Summary: This guide explains how to integrate OpenAI's Whisper ASR for call transcription in VoIPmonitor. It details two primary methods: on-demand transcription from the GUI and automatic background transcription on the sniffer. For both methods, it compares the two available engines: the official Python `OpenAI Whisper` library and the high-performance C++ port, `whisper.cpp`, recommending `whisper.cpp` for server-side processing. The article provides step-by-step instructions for installing each engine, including compiling `whisper.cpp` from source, building its libraries, and installing the Python package via `pip`. It details the necessary configuration in both the GUI's `configuration.php` (e.g., `WHISPER_NATIVE`, `WHISPER_MODEL`) and the sniffer's `voipmonitor.conf` (e.g., `audio_transcribe`, `whisper_native`, `whisper_native_lib`). It also covers optional parameters for fine-tuning, such as setting language, thread counts, and minimum call duration. Finally, it includes a detailed section on enabling NVIDIA CUDA acceleration for `whisper.cpp` to achieve significant performance gains and explains advanced integration methods like using `whisper.cpp` as a loadable library. Keywords: whisper, transcription, asr, speech to text, openai, whisper.cpp, `audio_transcribe`, `whisper_native`, `whisper_model`, `whisper_native_lib`, cuda, nvidia, gpu, acceleration, gui, sniffer, automatic transcription, on-demand, libwhisper.so, loadable module Key Questions:

  • How can I transcribe phone calls in VoIPmonitor?

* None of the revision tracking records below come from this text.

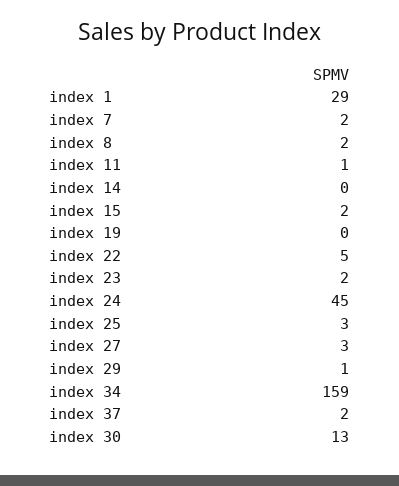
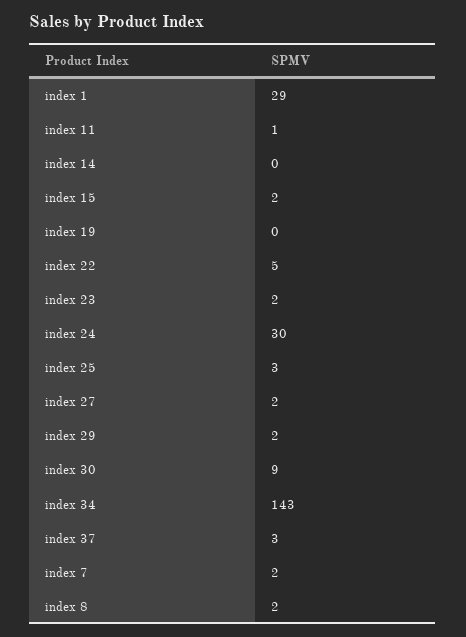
  {
    "index 1": 29,
    "index 7": 2,
    "index 8": 2,
    "index 11": 1,
    "index 14": 0,
    "index 15": 2,
    "index 19": 0,
    "index 22": 5,
    "index 23": 2,
-   "index 24": 45,
+   "index 24": 30,
    "index 25": 3,
-   "index 27": 3,
+   "index 27": 2,
-   "index 29": 1,
+   "index 29": 2,
-   "index 34": 159,
+   "index 34": 143,
-   "index 37": 2,
+   "index 37": 3,
-   "index 30": 13
+   "index 30": 9
  }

  • What is the difference between OpenAI Whisper and whisper.cpp? Which one should I use?
  • How do I configure on-demand call transcription in the GUI?
  • How do I set up the sniffer for automatic, server-side transcription of all calls?
  • What are the required parameters in `voipmonitor.conf` for Whisper?
  • How can I speed up Whisper transcription using an NVIDIA GPU (CUDA)?
  • How do I install and compile `whisper.cpp`, including its libraries (`libwhisper.so`)?
  • What do the `audio_transcribe`, `whisper_native`, and `whisper_native_lib` options do?
  • How do I use `whisper.cpp` as a loadable module in the sniffer?